First, let us consider each case separately.

Looking at the first case, we need to find how many ways we can choose 5 sopranos from 7 sopranos. When we need to find the amount of combinations of n objects when we can only choose r objects, we can use the formula:

combinations = n!/r!(n-r)!

The ! symbol means to multiply that number by all the numbers before it.

So 4! = 4 * 3 * 2 * 1 = 24

n = the total number of sopranos we can choose from (7 sopranos)

r = the amount of sopranos we can actually choose (5 sopranos)

So plugging everything into the formula:

combinations = 7!/5!(7-5)! = 7!/5!*2! = (7*6*5*4*3*2)/(5*4*3*2)*(2) = 21 different combinations.

Next, let's consider the altos.

Our formula (combinations = n!/r!(n-r)!) is the same so we just need to plug in a different set of values.

n = the total number of altos we can choose from (9 altos)

r = the amount of altos we can actually choose (4 altos)

So, using the formula:

combinations = 9!/4!(9-4)! = 9!/4!*5! = (9*8*7*6*5*4*3*2)/(5*4*3*2)*(4*3*2) = 126 different combinations.

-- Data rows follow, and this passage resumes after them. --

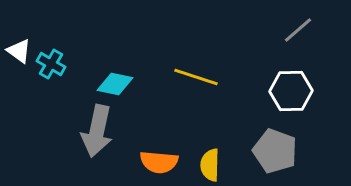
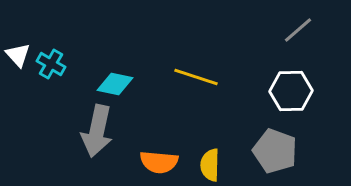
white triangle: moved 1 px left, 4 px down; rotated 12 degrees clockwise
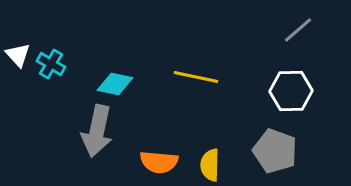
yellow line: rotated 6 degrees counterclockwise
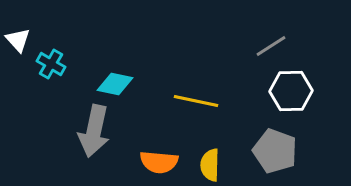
gray line: moved 27 px left, 16 px down; rotated 8 degrees clockwise
white triangle: moved 15 px up
yellow line: moved 24 px down
gray arrow: moved 3 px left
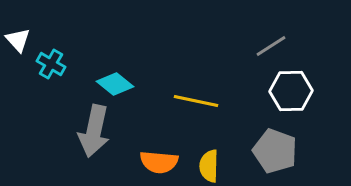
cyan diamond: rotated 27 degrees clockwise
yellow semicircle: moved 1 px left, 1 px down
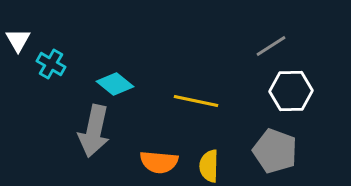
white triangle: rotated 12 degrees clockwise
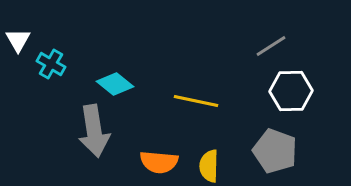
gray arrow: rotated 21 degrees counterclockwise
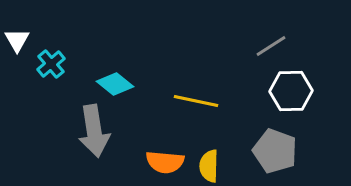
white triangle: moved 1 px left
cyan cross: rotated 20 degrees clockwise
orange semicircle: moved 6 px right
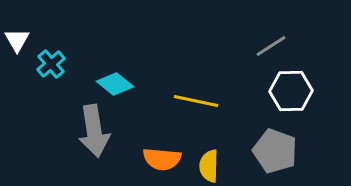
orange semicircle: moved 3 px left, 3 px up
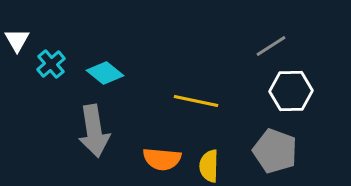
cyan diamond: moved 10 px left, 11 px up
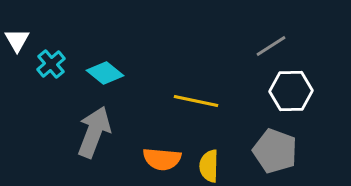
gray arrow: moved 1 px down; rotated 150 degrees counterclockwise
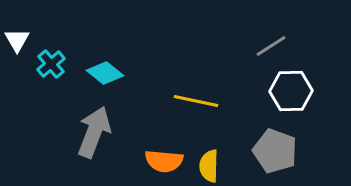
orange semicircle: moved 2 px right, 2 px down
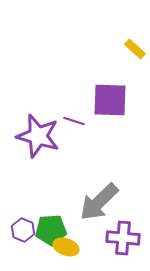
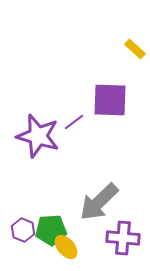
purple line: moved 1 px down; rotated 55 degrees counterclockwise
yellow ellipse: rotated 30 degrees clockwise
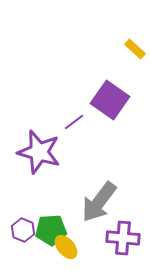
purple square: rotated 33 degrees clockwise
purple star: moved 1 px right, 16 px down
gray arrow: rotated 9 degrees counterclockwise
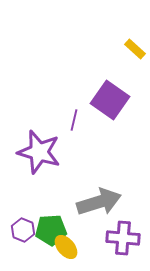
purple line: moved 2 px up; rotated 40 degrees counterclockwise
gray arrow: rotated 144 degrees counterclockwise
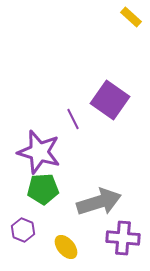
yellow rectangle: moved 4 px left, 32 px up
purple line: moved 1 px left, 1 px up; rotated 40 degrees counterclockwise
green pentagon: moved 8 px left, 41 px up
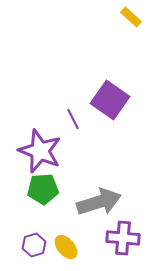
purple star: moved 1 px right, 1 px up; rotated 6 degrees clockwise
purple hexagon: moved 11 px right, 15 px down; rotated 20 degrees clockwise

If we treat the choosing of the alto's and soprano's as two independent events, then we can figure out the number of combinations of both events by multiplying the number of combinations for both. In this case, we would multiply the number of combinations for choosing 5 from 7 sopranos (21) by the number of combinations for choosing 4 from 9 altos (126.) This gives us 21 * 126 = 2646 different combinations.